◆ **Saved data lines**

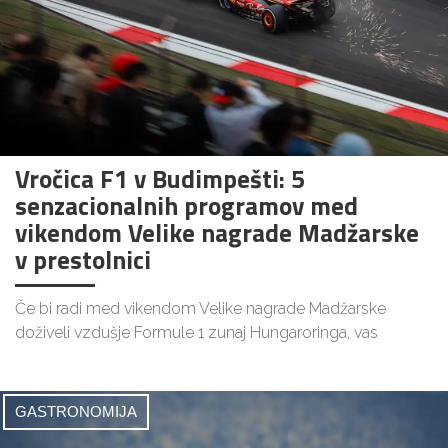
Vročica F1 v Budimpešti: 5
senzacionalnih programov med
vikendom Velike nagrade Madžarske
v prestolnici
Če bi radi med vikendom Velike nagrade Madžarske
doživeli vzdušje Formule 1 zunaj Hungaroringa, vas
GASTRONOMIJA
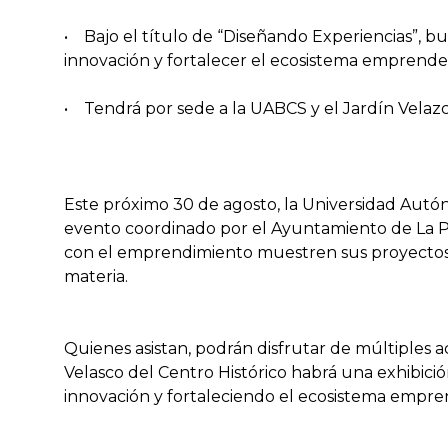
• Bajo el título de “Diseñando Experiencias”, bu
innovación y fortalecer el ecosistema emprende
• Tendrá por sede a la UABCS y el Jardín Velazc
Este próximo 30 de agosto, la Universidad Autó
evento coordinado por el Ayuntamiento de La Pa
con el emprendimiento muestren sus proyectos,
materia.
Quienes asistan, podrán disfrutar de múltiples ac
Velasco del Centro Histórico habrá una exhibic
innovación y fortaleciendo el ecosistema empr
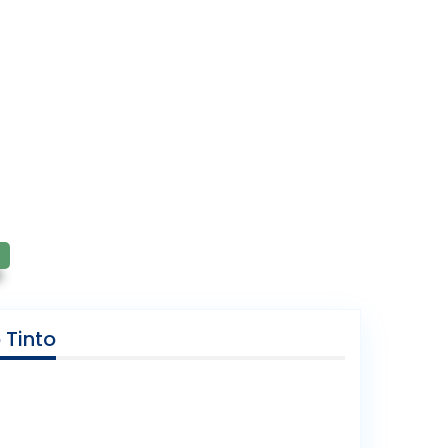
 Tinto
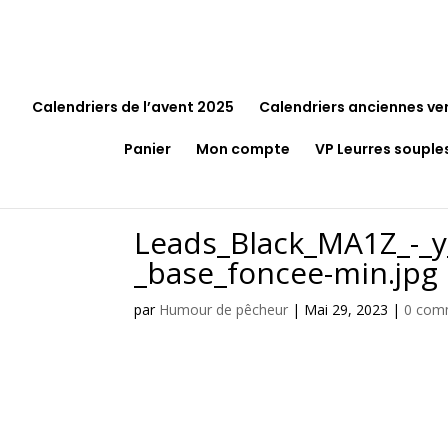
Calendriers de l’avent 2025
Calendriers anciennes ve
Panier
Mon compte
VP Leurres souple
Leads_Black_MA1Z_-_y
_base_foncee-min.jpg
par
Humour de pêcheur
|
Mai 29, 2023
|
0 com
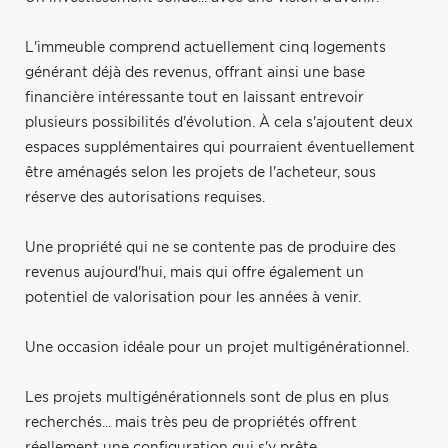
L'immeuble comprend actuellement cinq logements
générant déjà des revenus, offrant ainsi une base
financière intéressante tout en laissant entrevoir
plusieurs possibilités d'évolution. À cela s'ajoutent deux
espaces supplémentaires qui pourraient éventuellement
être aménagés selon les projets de l'acheteur, sous
réserve des autorisations requises.
Une propriété qui ne se contente pas de produire des
revenus aujourd'hui, mais qui offre également un
potentiel de valorisation pour les années à venir.
Une occasion idéale pour un projet multigénérationnel.
Les projets multigénérationnels sont de plus en plus
recherchés... mais très peu de propriétés offrent
réellement une configuration qui s'y prête.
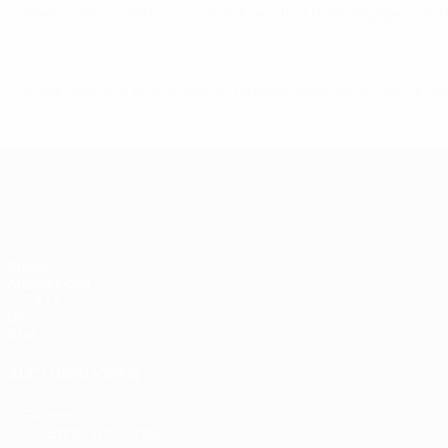
aber nicht im Gehäuse unter. Frankfurt hielt dagegen und 
© 1998-2026 UEFA. All rights reserved.
Letzte Aktualisierung: Sonntag, 18. Ma
UEFA Women's Champions League
Spiele
Auslosungen
UEFA.tv
Gaming
Stat.
AUCH BESUCHEN
UEFA.com
UEFA-Stiftung für Kinder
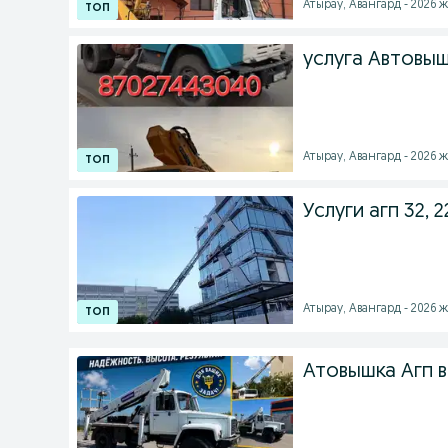
Атырау, Авангард - 2026 ж
услуга Автовы
Атырау, Авангард - 2026 ж
Услуги агп 32, 22
Атырау, Авангард - 2026 ж
Атовышка Агп 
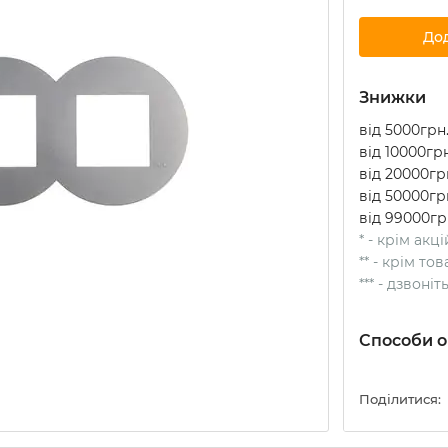
До
Знижки
від 5000грн.
від 10000грн
від 20000грн
від 50000грн
від 99000гр
* - крім акц
** - крім т
*** - дзвоні
Способи о
Поділитися:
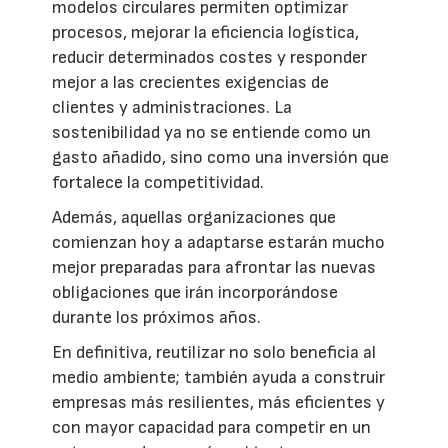
modelos circulares permiten optimizar
procesos, mejorar la eficiencia logística,
reducir determinados costes y responder
mejor a las crecientes exigencias de
clientes y administraciones. La
sostenibilidad ya no se entiende como un
gasto añadido, sino como una inversión que
fortalece la competitividad.
Además, aquellas organizaciones que
comienzan hoy a adaptarse estarán mucho
mejor preparadas para afrontar las nuevas
obligaciones que irán incorporándose
durante los próximos años.
En definitiva, reutilizar no solo beneficia al
medio ambiente; también ayuda a construir
empresas más resilientes, más eficientes y
con mayor capacidad para competir en un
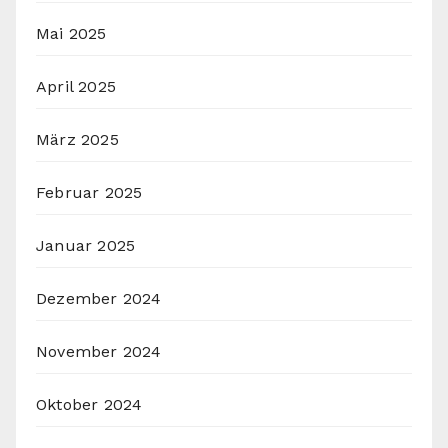
Mai 2025
April 2025
März 2025
Februar 2025
Januar 2025
Dezember 2024
November 2024
Oktober 2024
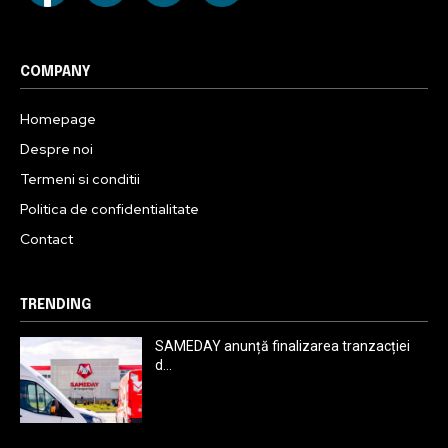
COMPANY
Homepage
Despre noi
Termeni si conditii
Politica de confidentialitate
Contact
TRENDING
SAMEDAY anunță finalizarea tranzacției
d...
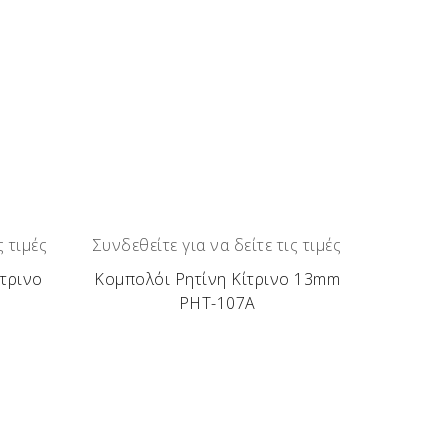
ς τιμές
Συνδεθείτε για να δείτε τις τιμές
τρινο
Κομπολόι Ρητίνη Κίτρινο 13mm
Β
ΡΗΤ-107Α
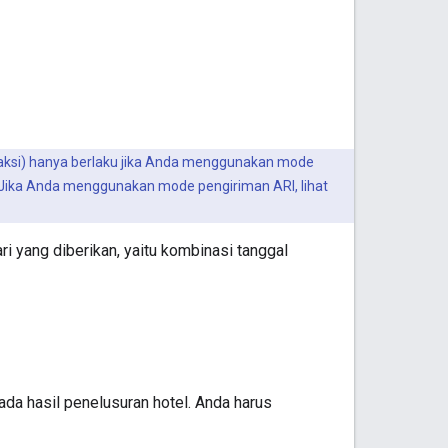
nsaksi) hanya berlaku jika Anda menggunakan mode
 Jika Anda menggunakan mode pengiriman ARI, lihat
ri yang diberikan, yaitu kombinasi tanggal
ada hasil penelusuran hotel. Anda harus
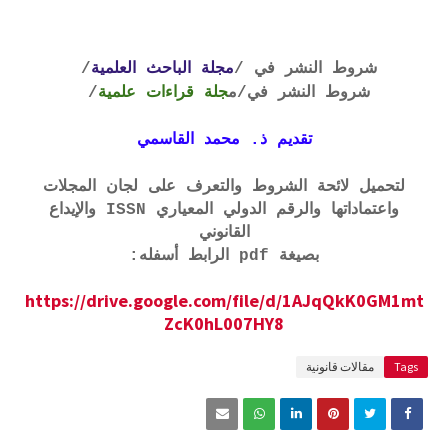
شروط النشر في /
مجلة الباحث العلمية
/
شروط النشر في
/م
جلة قراءات علمية
/
تقديم ذ. محمد القاسمي
لتحميل لائحة الشروط والتعرف على لجان المجلات
واعتماداتها والرقم الدولي المعياري ISSN والإيداع
القانوني
بصيغة pdf الرابط أسفله:
https://drive.google.com/file/d/1AJqQkK0GM1mt
ZcK0hL007HY8
Tags
مقالات قانونية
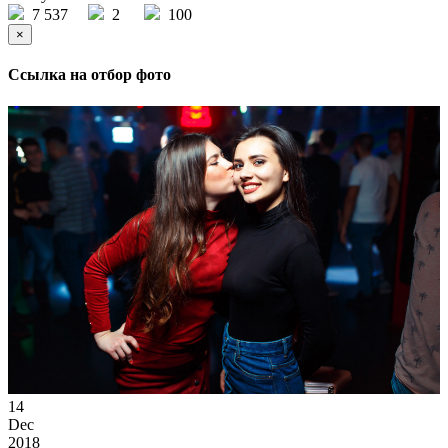
7 537
2
100
×
Ссылка на отбор фото
14
Dec
2018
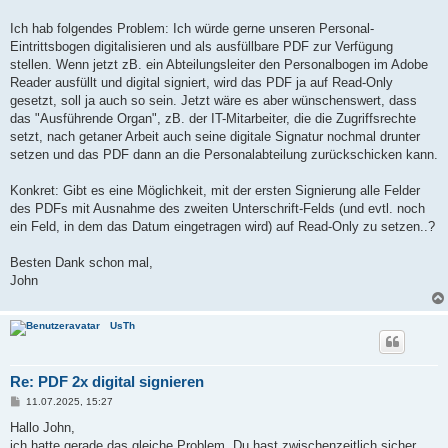
Ich hab folgendes Problem: Ich würde gerne unseren Personal-
Eintrittsbogen digitalisieren und als ausfüllbare PDF zur Verfügung
stellen. Wenn jetzt zB. ein Abteilungsleiter den Personalbogen im Adobe
Reader ausfüllt und digital signiert, wird das PDF ja auf Read-Only
gesetzt, soll ja auch so sein. Jetzt wäre es aber wünschenswert, dass
das "Ausführende Organ", zB. der IT-Mitarbeiter, die die Zugriffsrechte
setzt, nach getaner Arbeit auch seine digitale Signatur nochmal drunter
setzen und das PDF dann an die Personalabteilung zurückschicken kann.
Konkret: Gibt es eine Möglichkeit, mit der ersten Signierung alle Felder
des PDFs mit Ausnahme des zweiten Unterschrift-Felds (und evtl. noch
ein Feld, in dem das Datum eingetragen wird) auf Read-Only zu setzen..?
Besten Dank schon mal,
John
UsTh
Re: PDF 2x digital signieren
B
11.07.2025, 15:27
e
i
Hallo John,
t
ich hatte gerade das gleiche Problem. Du hast zwischenzeitlich sicher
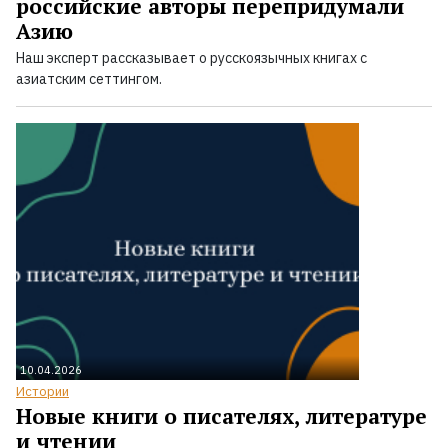
российские авторы перепридумали
Азию
Наш эксперт рассказывает о русскоязычных книгах с
азиатским сеттингом.
10.04.2026
Истории
Новые книги о писателях, литературе
и чтении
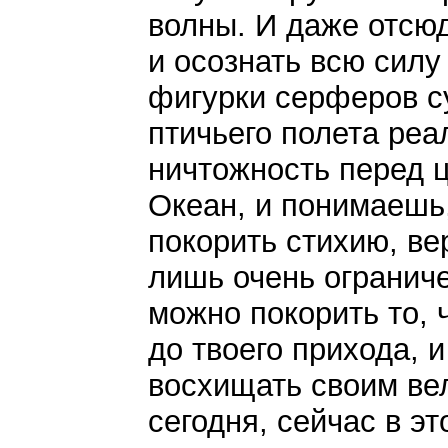
волны. И даже отсю
и осознать всю сил
фигурки серферов су
птичьего полета ре
ничтожность перед 
Океан, и понимаешь,
покорить стихию, ве
лишь очень ограниче
можно покорить то,
до твоего прихода, 
восхищать своим ве
сегодня, сейчас в э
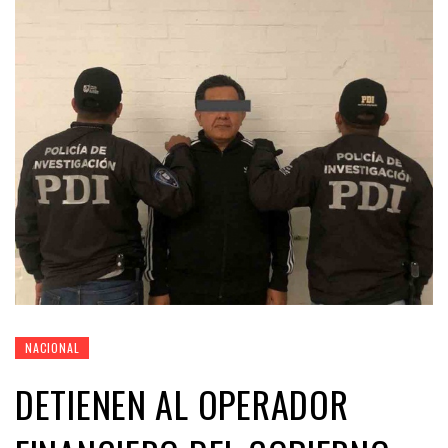
NACIONAL
DETIENEN AL OPERADOR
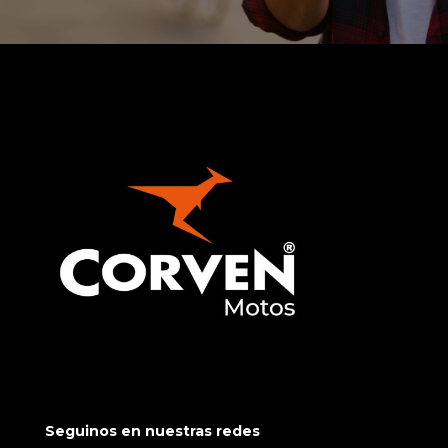
Seguinos en nuestras redes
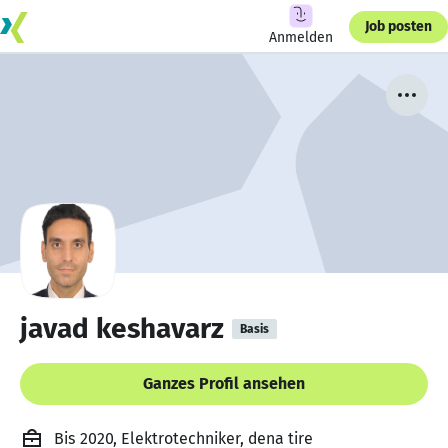
Job posten
Anmelden
javad keshavarz
Basis
Ganzes Profil ansehen
Bis 2020, Elektrotechniker, dena tire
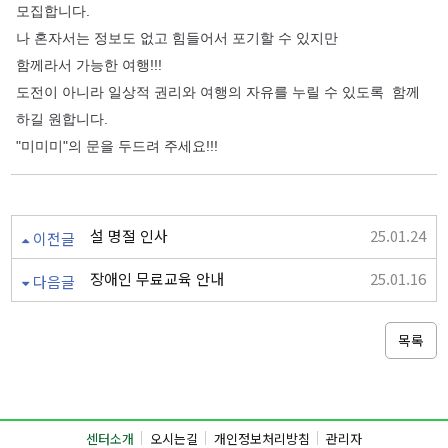
모집합니다.
나 혼자서는 정보도 없고 힘들어서 포기할 수 있지만
함께라서 가능한 여행!!!
도전이 아니라 일상적 권리와 여행의 자유를 누릴 수 있도록 함께
하길 원합니다.
"미미미"의 문을 두드려 주세요!!!
설 명절 인사
25.01.24
이전글
장애인 무료교육 안내
25.01.16
다음글
목록
센터소개
오시는길
개인정보처리방침
관리자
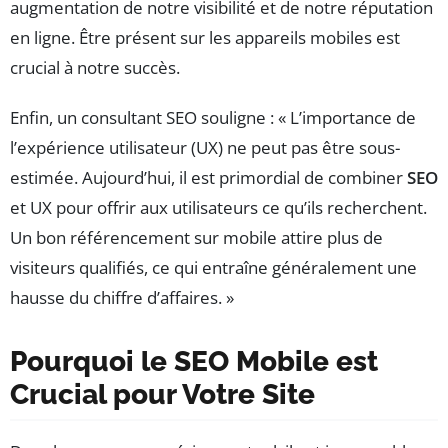
augmentation de notre visibilité et de notre réputation
en ligne. Être présent sur les appareils mobiles est
crucial à notre succès.
Enfin, un consultant SEO souligne : « L’importance de
l’expérience utilisateur (UX) ne peut pas être sous-
estimée. Aujourd’hui, il est primordial de combiner
SEO
et UX pour offrir aux utilisateurs ce qu’ils recherchent.
Un bon référencement sur mobile attire plus de
visiteurs qualifiés, ce qui entraîne généralement une
hausse du chiffre d’affaires. »
Pourquoi le SEO Mobile est
Crucial pour Votre Site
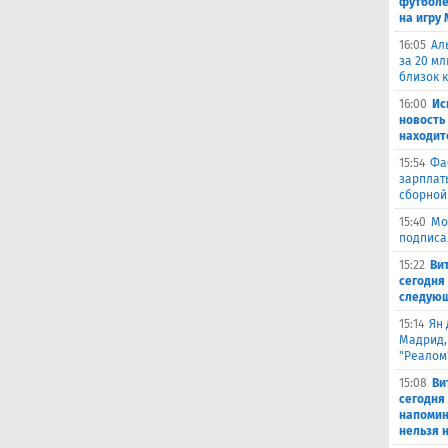
футболе
на игру
16:05
Ал
за 20 мл
близок 
16:00
Ис
новость
находит
15:54
Фа
зарплат
сборной
15:40
Мо
подписа
15:22
Ви
сегодня 
следующ
15:14
Ян 
Мадрид,
"Реалом
15:08
Ви
сегодня
напомин
нельзя н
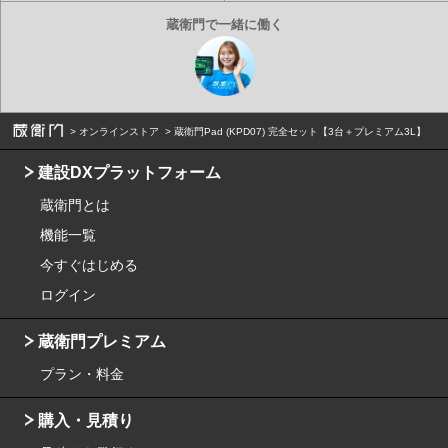
オンラインストア
蔵衛門Pad (KPD07) 完全セット【3台＋プレミアム3L】
建設DXプラットフォーム
蔵衛門とは
機能一覧
今すぐはじめる
ログイン
蔵衛門プレミアム
プラン・料金
購入・見積り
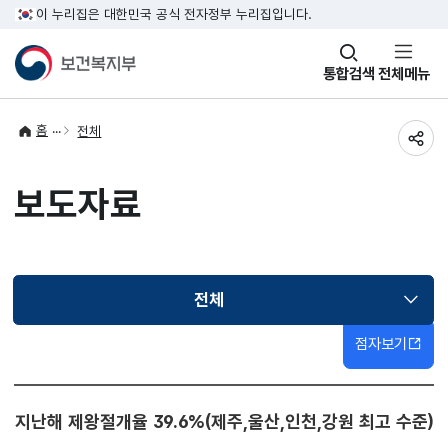
이 누리집은 대한민국 공식 전자정부 누리집입니다.
창
통합검색
전체메뉴
열기
홈
전체
공유
보도자료
전체
선택됨
점자보기
지난해 제왕절개율 39.6%(제주,울산,인천,강원 최고 수준)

◆ **Exercise brief**
Switch every "Velike nagrade Madžarske" in the lines above to "Velike nagrade Avstrije" and repeat all of the lines with nothing else changed. Leave the pictures out.

◆ **Reply**
Vročica F1 v Budimpešti: 5
senzacionalnih programov med
vikendom Velike nagrade Avstrije
v prestolnici
Če bi radi med vikendom Velike nagrade Avstrije
doživeli vzdušje Formule 1 zunaj Hungaroringa, vas
GASTRONOMIJA
• Bajo el título de “Diseñando Experiencias”, bu
innovación y fortalecer el ecosistema emprende
• Tendrá por sede a la UABCS y el Jardín Velazc
Este próximo 30 de agosto, la Universidad Autó
evento coordinado por el Ayuntamiento de La Pa
con el emprendimiento muestren sus proyectos,
materia.
Quienes asistan, podrán disfrutar de múltiples ac
Velasco del Centro Histórico habrá una exhibic
innovación y fortaleciendo el ecosistema empr
 Tinto
Calendriers de l’avent 2025
Calendriers anciennes ve
Panier
Mon compte
VP Leurres souple
Leads_Black_MA1Z_-_y
_base_foncee-min.jpg
par
Humour de pêcheur
|
Mai 29, 2023
|
0 com
L'immeuble comprend actuellement cinq logements
générant déjà des revenus, offrant ainsi une base
financière intéressante tout en laissant entrevoir
plusieurs possibilités d'évolution. À cela s'ajoutent deux
espaces supplémentaires qui pourraient éventuellement
être aménagés selon les projets de l'acheteur, sous
réserve des autorisations requises.
Une propriété qui ne se contente pas de produire des
revenus aujourd'hui, mais qui offre également un
potentiel de valorisation pour les années à venir.
Une occasion idéale pour un projet multigénérationnel.
Les projets multigénérationnels sont de plus en plus
recherchés... mais très peu de propriétés offrent
réellement une configuration qui s'y prête.
aber nicht im Gehäuse unter. Frankfurt hielt dagegen und 
© 1998-2026 UEFA. All rights reserved.
Letzte Aktualisierung: Sonntag, 18. Ma
UEFA Women's Champions League
Spiele
Auslosungen
UEFA.tv
Gaming
Stat.
AUCH BESUCHEN
UEFA.com
UEFA-Stiftung für Kinder
Атырау, Авангард - 2026 ж
услуга Автовы
Атырау, Авангард - 2026 ж
Услуги агп 32, 22
Атырау, Авангард - 2026 ж
Атовышка Агп 
До
Знижки
від 5000грн.
від 10000грн
від 20000грн
від 50000грн
від 99000гр
* - крім акц
** - крім т
*** - дзвоні
Способи о
Поділитися:
modelos circulares permiten optimizar
procesos, mejorar la eficiencia logística,
reducir determinados costes y responder
mejor a las crecientes exigencias de
clientes y administraciones. La
sostenibilidad ya no se entiende como un
gasto añadido, sino como una inversión que
fortalece la competitividad.
Además, aquellas organizaciones que
comienzan hoy a adaptarse estarán mucho
mejor preparadas para afrontar las nuevas
obligaciones que irán incorporándose
durante los próximos años.
En definitiva, reutilizar no solo beneficia al
medio ambiente; también ayuda a construir
empresas más resilientes, más eficientes y
con mayor capacidad para competir en un
Mai 2025
April 2025
März 2025
Februar 2025
Januar 2025
Dezember 2024
November 2024
Oktober 2024
COMPANY
Homepage
Despre noi
Termeni si conditii
Politica de confidentialitate
Contact
TRENDING
SAMEDAY anunță finalizarea tranzacției
d...
ς τιμές
Συνδεθείτε για να δείτε τις τιμές
τρινο
Κομπολόι Ρητίνη Κίτρινο 13mm
Β
ΡΗΤ-107Α
nsaksi) hanya berlaku jika Anda menggunakan mode
 Jika Anda menggunakan mode pengiriman ARI, lihat
ri yang diberikan, yaitu kombinasi tanggal
ada hasil penelusuran hotel. Anda harus
شروط النشر في /
مجلة الباحث العلمية
/
شروط النشر في
/م
جلة قراءات علمية
/
تقديم ذ. محمد القاسمي
لتحميل لائحة الشروط والتعرف على لجان المجلات
واعتماداتها والرقم الدولي المعياري ISSN والإيداع
القانوني
بصيغة pdf الرابط أسفله:
https://drive.google.com/file/d/1AJqQkK0GM1mt
ZcK0hL007HY8
Tags
مقالات قانونية
7 537
2
100
×
Ссылка на отбор фото
14
Dec
2018
Ich hab folgendes Problem: Ich würde gerne unseren Personal-
Eintrittsbogen digitalisieren und als ausfüllbare PDF zur Verfügung
stellen. Wenn jetzt zB. ein Abteilungsleiter den Personalbogen im Adobe
Reader ausfüllt und digital signiert, wird das PDF ja auf Read-Only
gesetzt, soll ja auch so sein. Jetzt wäre es aber wünschenswert, dass
das "Ausführende Organ", zB. der IT-Mitarbeiter, die die Zugriffsrechte
setzt, nach getaner Arbeit auch seine digitale Signatur nochmal drunter
setzen und das PDF dann an die Personalabteilung zurückschicken kann.
Konkret: Gibt es eine Möglichkeit, mit der ersten Signierung alle Felder
des PDFs mit Ausnahme des zweiten Unterschrift-Felds (und evtl. noch
ein Feld, in dem das Datum eingetragen wird) auf Read-Only zu setzen..?
Besten Dank schon mal,
John
UsTh
Re: PDF 2x digital signieren
B
11.07.2025, 15:27
e
i
Hallo John,
t
ich hatte gerade das gleiche Problem. Du hast zwischenzeitlich sicher
российские авторы перепридумали
Азию
Наш эксперт рассказывает о русскоязычных книгах с
азиатским сеттингом.
10.04.2026
Истории
Новые книги о писателях, литературе
и чтении
волны. И даже отсю
и осознать всю сил
фигурки серферов су
птичьего полета ре
ничтожность перед 
Океан, и понимаешь,
покорить стихию, ве
лишь очень ограниче
можно покорить то,
до твоего прихода, 
восхищать своим ве
сегодня, сейчас в э
NACIONAL
DETIENEN AL OPERADOR
Seguinos en nuestras redes
Job posten
Anmelden
javad keshavarz
Basis
Ganzes Profil ansehen
Bis 2020, Elektrotechniker, dena tire
모집합니다.
나 혼자서는 정보도 없고 힘들어서 포기할 수 있지만
함께라서 가능한 여행!!!
도전이 아니라 일상적 권리와 여행의 자유를 누릴 수 있도록 함께
하길 원합니다.
"미미미"의 문을 두드려 주세요!!!
설 명절 인사
25.01.24
이전글
장애인 무료교육 안내
25.01.16
다음글
목록
센터소개
오시는길
개인정보처리방침
관리자
augmentation de notre visibilité et de notre réputation
en ligne. Être présent sur les appareils mobiles est
crucial à notre succès.
Enfin, un consultant SEO souligne : « L’importance de
l’expérience utilisateur (UX) ne peut pas être sous-
estimée. Aujourd’hui, il est primordial de combiner
SEO
et UX pour offrir aux utilisateurs ce qu’ils recherchent.
Un bon référencement sur mobile attire plus de
visiteurs qualifiés, ce qui entraîne généralement une
hausse du chiffre d’affaires. »
Pourquoi le SEO Mobile est
Crucial pour Votre Site
футболе
на игру
16:05
Ал
за 20 мл
близок 
16:00
Ис
новость
находит
15:54
Фа
зарплат
сборной
15:40
Мо
подписа
15:22
Ви
сегодня 
следующ
15:14
Ян 
Мадрид,
"Реалом
15:08
Ви
сегодня
напомин
нельзя н
オンラインストア
蔵衛門Pad (KPD07) 完全セット【3台＋プレミアム3L】
建設DXプラットフォーム
蔵衛門とは
機能一覧
今すぐはじめる
ログイン
蔵衛門プレミアム
プラン・料金
購入・見積り
이 누리집은 대한민국 공식 전자정부 누리집입니다.
창
통합검색
전체메뉴
열기
홈
전체
공유
보도자료
전체
선택됨
점자보기
지난해 제왕절개율 39.6%(제주,울산,인천,강원 최고 수준)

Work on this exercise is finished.